The money would extend the Child Tax Credit — up to $300 per month in tax cuts per child under 6 and $250 per month per child age 6 to 17 — for one year, affecting more than 35 million households. The policy includes permanent refundability. The funding would also extend the expanded Earned Income Tax Credit for roughly 17 million childless low-wage workers.

$150 billion for home care

The funding would permanently improve Medicaid coverage for home care services for seniors and people with disabilities.


$150 billion for housing

The investment would go toward building more than 1 million affordable rental and single-family homes, rental and down payment assistance and public housing.

$130 billion for Affordable Care Act credits

The funding would extend the expanded ACA premium tax credits through 2025 and make them available to 4 million uninsured people in uncovered states, in addition to reducing premiums for more than 9 million Americans by an average of $600 per year.

$100 billion for immigration

The money would go toward reforming the nation’s immigration system to help reduce backlogs, expand legal representation and make the asylum system and border processing more humane and efficient.

$90 billion for equity and other investments

Investments include a Rural Partnership Program to empower rural regions, which include Tribal Nations and territories, with funding for locally led projects. Other investment targets include maternal health, community violence initiatives, Native communities, disadvantaged farms, nutrition, pandemic preparedness and supply chain resilience.

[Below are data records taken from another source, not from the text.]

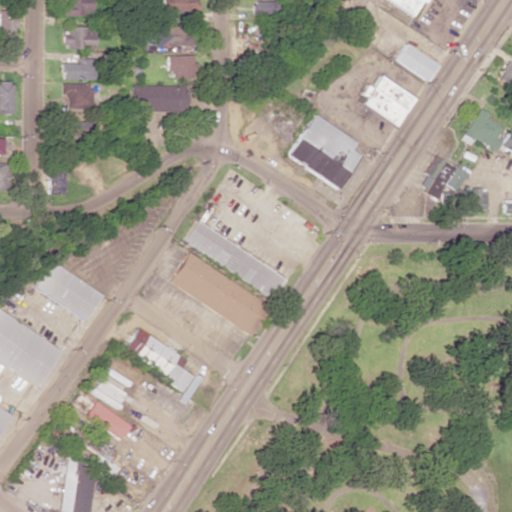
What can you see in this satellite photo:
building: (176, 5)
building: (406, 5)
building: (74, 7)
building: (261, 8)
building: (6, 24)
building: (168, 35)
building: (75, 38)
building: (509, 50)
building: (412, 62)
road: (16, 63)
building: (177, 66)
building: (76, 69)
road: (220, 72)
building: (504, 74)
building: (76, 95)
building: (4, 97)
building: (155, 98)
building: (383, 100)
road: (31, 106)
road: (427, 116)
building: (74, 130)
building: (476, 131)
building: (504, 143)
building: (320, 151)
building: (2, 176)
building: (436, 178)
building: (53, 181)
road: (123, 185)
road: (283, 188)
building: (469, 199)
building: (504, 206)
road: (14, 212)
traffic signals: (351, 232)
road: (431, 232)
building: (229, 259)
building: (63, 290)
building: (214, 294)
road: (114, 311)
road: (185, 342)
building: (22, 351)
building: (155, 357)
road: (256, 373)
park: (389, 395)
building: (2, 416)
building: (103, 420)
road: (376, 444)
building: (97, 464)
building: (73, 487)
road: (6, 507)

$40 billion for higher education and workforce

The framework would increase the maximum Pell Grant by $550 for more than 5 million students and expand access to “Dreamers,” in addition to making investments in historically Black colleges and universities, tribal colleges and universities and minority-serving institutions. The framing would also help with access to quality training, such as community college workforce programs, sector-based training and apprenticeships. And through the funding, the Labor Department would increase its annual spending on workforce development by 50% for each of the next five years.

$35 billion for Medicare hearing coverage

While dental and vision coverage are not included, the current proposed funding would allow Medicare to cover the cost of hearing services for seniors.